Abzocke jetzt auch für Rechtsanwälte!

Der Eine oder Andere kennt es. Man bezahlt seine Rechnung nicht und bekommt Post vom Inkassobüro. Ja Papier ist geduldig und genau so viel Geduld muss man bei einem Anzeigevertrag von Modelsweek haben, denn bis man verurteilt ist können durchaus Jahre vergehen.

Die ewige Geduld die man in Deutschland für Gerichtsverfahren braucht scheuen viele Unternehmen, aber auch scheinbar Anwälte von betroffenen Kunden. In einem jetzt bekannt gewordenen Fall (Amtsgericht Meißen 103 C 164/16) sind die als Verteidiger beauftragten Anwälte weder bei Gericht erschienen noch haben Sie überhaupt Einwände gehabt, obwohl sie von 2012 bis 2016 Zeit hatten zu reagieren.

Vermutlich wurden auch die Anwälte um das vereinbarte Honorar geprellt, nachdem der Kunde schon die Rechnung der Lorraine Media GmbH nicht bezahlt hatte. Jetzt muss der Kunde nicht nur die Gerichtskosten und die der Anwälte der Lorraine Media GmbH fürchten, sondern zusätzlich seinen eigens beauftragten Anwalt, denn regelmäßig müssen auch Rechtsanwälte gegen ihre eigenen Mandanten vor Gericht ziehen um jemals das Honorar zu bekommen. In dem Urteil heißt es:

“Das Gericht kann durch Endurteil ohne mündliche Verhandlung gemäß § 495a Satz 1 ZPO entscheiden. Es ist nicht erkennbar, dass die Durchführung einer mündlichen Verhandlung insoweit zu einer abweichenden Entscheidungsgrundlage führen könnte, zumal die Beklagte sich schriftlich nicht eingelassen hat und daher zu erwarten steht, dass er auch zu einer mündlichen Verhandlung nicht erscheinen würde. Auf die Stellungnahmemöglichkeiten ist die Beklagte mit Beschluss vom 02.06.2016 hingewiesen worden. Hierauf erfolgte keine Reaktion.”
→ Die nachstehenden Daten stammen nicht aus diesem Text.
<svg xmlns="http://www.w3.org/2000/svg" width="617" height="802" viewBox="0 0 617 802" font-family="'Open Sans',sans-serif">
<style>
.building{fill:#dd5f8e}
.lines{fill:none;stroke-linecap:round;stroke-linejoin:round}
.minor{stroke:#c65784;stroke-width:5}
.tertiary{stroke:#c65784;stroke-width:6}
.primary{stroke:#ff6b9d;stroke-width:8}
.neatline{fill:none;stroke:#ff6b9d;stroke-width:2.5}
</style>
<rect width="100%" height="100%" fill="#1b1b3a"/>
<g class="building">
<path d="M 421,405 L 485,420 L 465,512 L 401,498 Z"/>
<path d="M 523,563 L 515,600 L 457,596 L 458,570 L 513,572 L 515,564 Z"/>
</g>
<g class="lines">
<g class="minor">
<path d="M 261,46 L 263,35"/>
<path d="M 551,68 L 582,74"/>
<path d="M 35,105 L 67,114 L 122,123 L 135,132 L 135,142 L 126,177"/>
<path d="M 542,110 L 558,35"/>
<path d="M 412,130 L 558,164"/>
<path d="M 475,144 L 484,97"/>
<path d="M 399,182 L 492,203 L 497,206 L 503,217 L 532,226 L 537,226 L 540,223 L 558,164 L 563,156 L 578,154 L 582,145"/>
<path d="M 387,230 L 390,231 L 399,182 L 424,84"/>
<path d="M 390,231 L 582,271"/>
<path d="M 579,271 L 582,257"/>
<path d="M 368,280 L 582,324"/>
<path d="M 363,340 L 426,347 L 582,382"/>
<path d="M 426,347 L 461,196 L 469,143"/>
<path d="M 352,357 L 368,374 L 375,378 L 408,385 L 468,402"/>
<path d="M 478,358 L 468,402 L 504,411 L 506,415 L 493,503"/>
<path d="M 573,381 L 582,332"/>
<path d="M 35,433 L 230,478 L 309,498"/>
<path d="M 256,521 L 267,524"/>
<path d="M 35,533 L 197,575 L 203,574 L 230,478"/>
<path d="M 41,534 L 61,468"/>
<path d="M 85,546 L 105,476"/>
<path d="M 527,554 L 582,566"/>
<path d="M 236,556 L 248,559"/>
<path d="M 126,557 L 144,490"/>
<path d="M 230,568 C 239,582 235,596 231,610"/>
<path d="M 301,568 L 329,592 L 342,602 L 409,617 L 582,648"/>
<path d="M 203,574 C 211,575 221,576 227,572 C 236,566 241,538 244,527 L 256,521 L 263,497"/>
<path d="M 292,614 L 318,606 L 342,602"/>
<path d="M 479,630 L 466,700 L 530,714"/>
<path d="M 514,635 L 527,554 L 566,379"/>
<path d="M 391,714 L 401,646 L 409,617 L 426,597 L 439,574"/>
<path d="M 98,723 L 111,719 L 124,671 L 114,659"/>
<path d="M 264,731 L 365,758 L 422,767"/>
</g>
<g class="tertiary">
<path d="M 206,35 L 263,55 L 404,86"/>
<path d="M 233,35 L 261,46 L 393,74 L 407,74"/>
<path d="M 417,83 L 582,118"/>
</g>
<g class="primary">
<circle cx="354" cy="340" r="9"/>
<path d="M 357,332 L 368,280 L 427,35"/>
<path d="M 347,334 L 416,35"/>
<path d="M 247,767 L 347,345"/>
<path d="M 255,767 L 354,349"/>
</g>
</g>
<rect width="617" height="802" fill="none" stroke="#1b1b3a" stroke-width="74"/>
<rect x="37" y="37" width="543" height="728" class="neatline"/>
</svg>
Und so heisst es auch in dem Urteil vom : 23. Juni 2016

“Der Klägerin steht aus dem zwischen den Parteien geschlossenen Vertrag vom 05.05.2012 ein Vergütungsanspruch in Höhe von 269,88 € zu, § 631 BGB.
……
Die Parteien haben am 05.05.2012 einen Vertrag über die Anfertigung einer Fotoserie, Entwicklung der Fotos, Digitalisierung und dauerhaften Veröffentlichung einer Anzeige im Internet zu einem Preis von 398,00 € mit einer Mindestlaufzeit von einem Jahr geschlossen. Wegen der Einzelheiten wird auf Anlage K1 der Klage, BI. 11  Bezug genommen. Einbezogen in den Vertrag wurden ausdrücklich die rückseitig aufgebrachten Allgmeinen Geschäftsbedingungen der Klagerin, § 305 Abs. 2 BGB.